(HealthDay)—Most people in the United States did not have detectable severe acute respiratory syndrome coronavirus 2 (SARS-CoV-2) antibodies as of September 2020, according to a study published online Nov. 24 in JAMA Internal Medicine.
Kristina L. Bajema, M.D., from the U.S. Centers for Disease Control and Prevention in Atlanta, and colleagues conducted a repeated cross-sectional study across all 50 states, the District of Columbia, and Puerto Rico to estimate the prevalence of persons with SARS-CoV-2 antibodies. A total of 177,919 samples were obtained during July 27 to Aug. 13, Aug. 10 to Aug. 27, Aug. 24 to Sept. 10, and Sept. 7 to Sept. 24, 2020. The proportion of people previously infected with SARS-CoV-2 as measured by the presence of antibodies to SARS-CoV-2 was examined.

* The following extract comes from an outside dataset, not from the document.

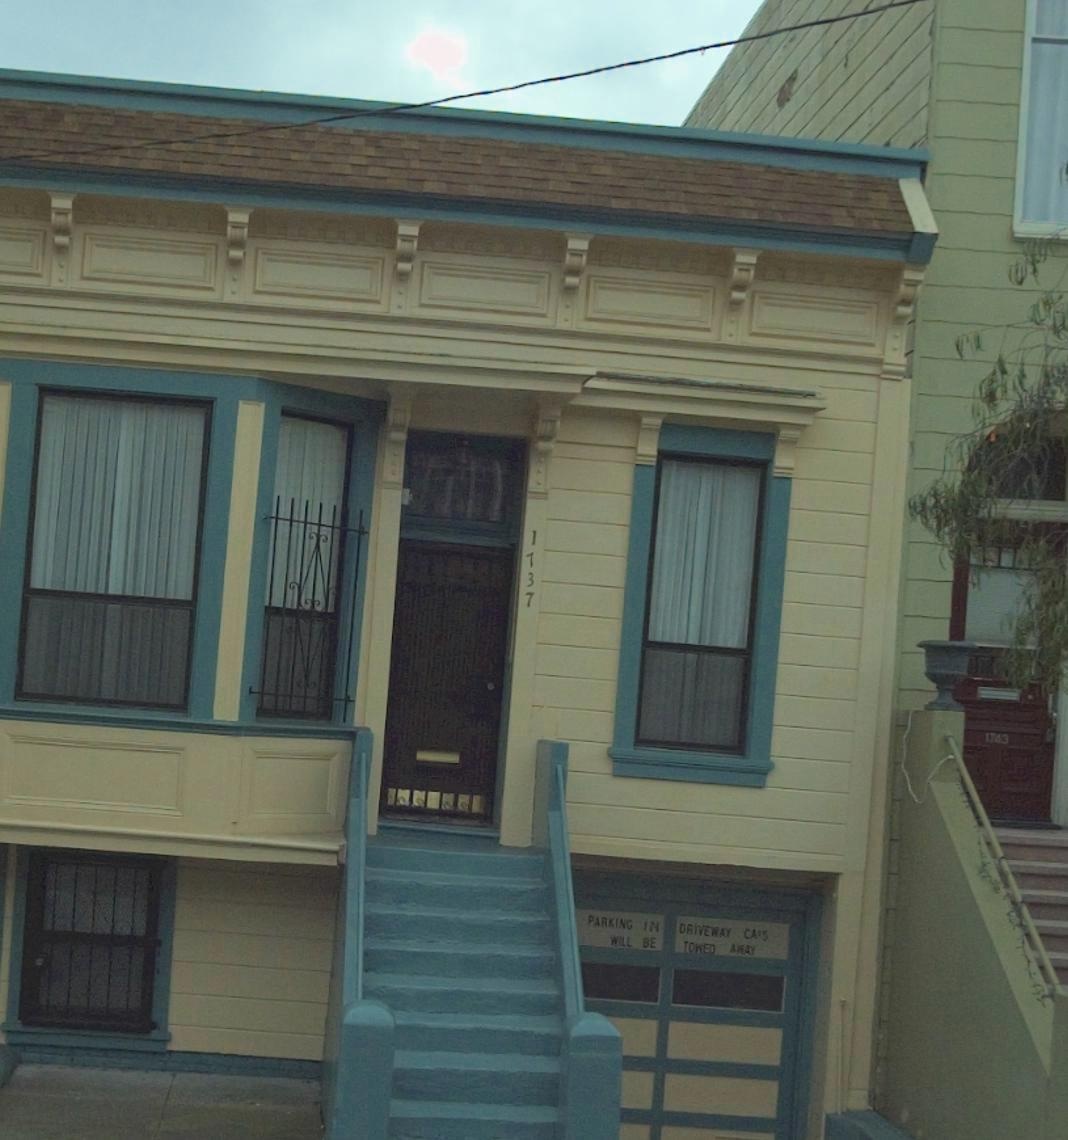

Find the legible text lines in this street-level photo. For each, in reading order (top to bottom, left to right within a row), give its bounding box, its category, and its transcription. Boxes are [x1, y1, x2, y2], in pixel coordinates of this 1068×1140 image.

The researchers found that over the four collection periods, jurisdiction-level seroprevalence varied from less than 1 percent to 23 percent. Less than 10 percent of people had detectable SARS-CoV-2 antibodies in 42 of 49 jurisdictions with sufficient samples to estimate seroprevalence across all periods. There was variation noted in seroprevalence estimates between sexes, across age groups, and between metropolitan/nonmetropolitan areas. In all jurisdictions, the changes from period 1 to 4 were less than 7 percentage points, with variation across sites.
“Our results reinforce the need for continued public health preventive measures, including the use of face masks and social distancing, to limit the spread of SARS-CoV-2 in the United States,” the authors write.